• ABOUT THIS EXERCISE
From the entries below, work out how many lines contain the string "package"; answer with the number alone.

*** Opening of RECORDS ***

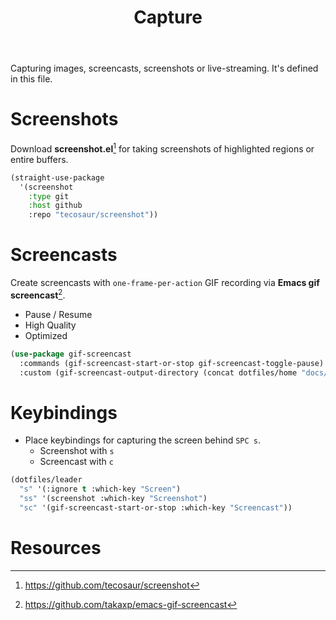 #+TITLE: Capture
#+AUTHOR: Christopher James Hayward
#+EMAIL: chris@chrishayward.xyz

#+PROPERTY: header-args:emacs-lisp :tangle capture.el :comments org
#+PROPERTY: header-args            :results silent :eval no-export

#+OPTIONS: num:nil toc:nil todo:nil tasks:nil tags:nil
#+OPTIONS: skip:nil author:nil email:nil creator:nil timestamp:nil

Capturing images, screencasts, screenshots or live-streaming. It's defined in this file.

* Screenshots

Download *screenshot.el*[fn:1] for taking screenshots of highlighted regions or entire buffers.

#+begin_src emacs-lisp
(straight-use-package 
  '(screenshot 
    :type git 
    :host github 
    :repo "tecosaur/screenshot"))
#+end_src

* Screencasts

Create screencasts with =one-frame-per-action= GIF recording via *Emacs gif screencast*[fn:2].

+ Pause / Resume
+ High Quality
+ Optimized

#+begin_src emacs-lisp
(use-package gif-screencast
  :commands (gif-screencast-start-or-stop gif-screencast-toggle-pause)
  :custom (gif-screencast-output-directory (concat dotfiles/home "docs/images/")))
#+end_src

* Keybindings

+ Place keybindings for capturing the screen behind =SPC s=.
  * Screenshot with =s=
  * Screencast with =c=

#+begin_src emacs-lisp
(dotfiles/leader
  "s" '(:ignore t :which-key "Screen")
  "ss" '(screenshot :which-key "Screenshot")
  "sc" '(gif-screencast-start-or-stop :which-key "Screencast"))
#+end_src

* Resources

[fn:1] https://github.com/tecosaur/screenshot
[fn:2] https://github.com/takaxp/emacs-gif-screencast
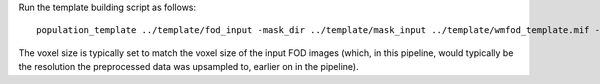 Run the template building script as follows::

    population_template ../template/fod_input -mask_dir ../template/mask_input ../template/wmfod_template.mif -voxel_size 1.3
    
The voxel size is typically set to match the voxel size of the input FOD images (which, in this pipeline, would typically be the resolution the preprocessed data was upsampled to, earlier on in the pipeline).

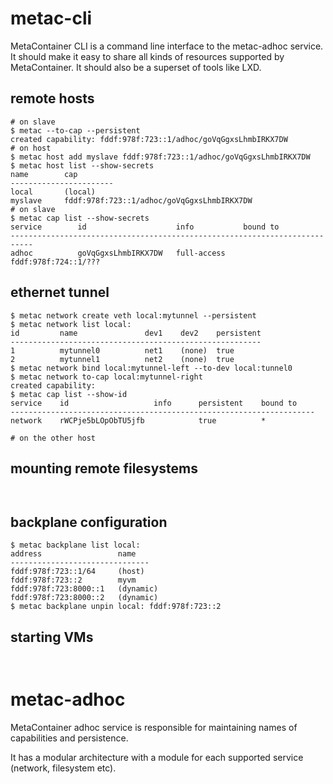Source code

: * metac-cli

MetaContainer CLI is a command line interface to the metac-adhoc service.
It should make it easy to share all kinds of resources supported by MetaContainer. It should also be a superset of tools like LXD.

** remote hosts

#+BEGIN_EXAMPLE
# on slave
$ metac --to-cap --persistent
created capability: fddf:978f:723::1/adhoc/goVqGgxsLhmbIRKX7DW
# on host
$ metac host add myslave fddf:978f:723::1/adhoc/goVqGgxsLhmbIRKX7DW
$ metac host list --show-secrets
name        cap
-----------------------
local       (local)
myslave     fddf:978f:723::1/adhoc/goVqGgxsLhmbIRKX7DW
# on slave
$ metac cap list --show-secrets
service        id                    info           bound to
---------------------------------------------------------------------------
adhoc          goVqGgxsLhmbIRKX7DW   full-access    fddf:978f:724::1/???
#+END_EXAMPLE

** ethernet tunnel

#+BEGIN_EXAMPLE
$ metac network create veth local:mytunnel --persistent
$ metac network list local:
id         name               dev1    dev2    persistent
--------------------------------------------------------
1          mytunnel0          net1    (none)  true
2          mytunnel1          net2    (none)  true
$ metac network bind local:mytunnel-left --to-dev local:tunnel0
$ metac network to-cap local:mytunnel-right
created capability:
$ metac cap list --show-id
service    id                   info      persistent    bound to
--------------------------------------------------------------------
network    rWCPje5bLOpObTU5jfb            true          *
#+END_EXAMPLE

#+BEGIN_EXAMPLE
# on the other host
#+END_EXAMPLE

** mounting remote filesystems

#+BEGIN_EXAMPLE

#+END_EXAMPLE

** backplane configuration

#+BEGIN_EXAMPLE
$ metac backplane list local:
address                 name
-------------------------------
fddf:978f:723::1/64     (host)
fddf:978f:723::2        myvm
fddf:978f:723:8000::1   (dynamic)
fddf:978f:723:8000::2   (dynamic)
$ metac backplane unpin local: fddf:978f:723::2
#+END_EXAMPLE

** starting VMs
#+BEGIN_EXAMPLE

#+END_EXAMPLE
* metac-adhoc
MetaContainer adhoc service is responsible for maintaining names of capabilities and persistence.

It has a modular architecture with a module for each supported service (network, filesystem etc).
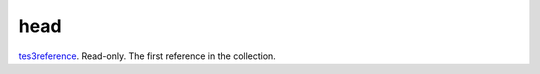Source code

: head
====================================================================================================

`tes3reference`_. Read-only. The first reference in the collection.

.. _`tes3reference`: ../../../lua/type/tes3reference.html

*** Close of RECORDS ***

• ANSWER FOR THE TASK
2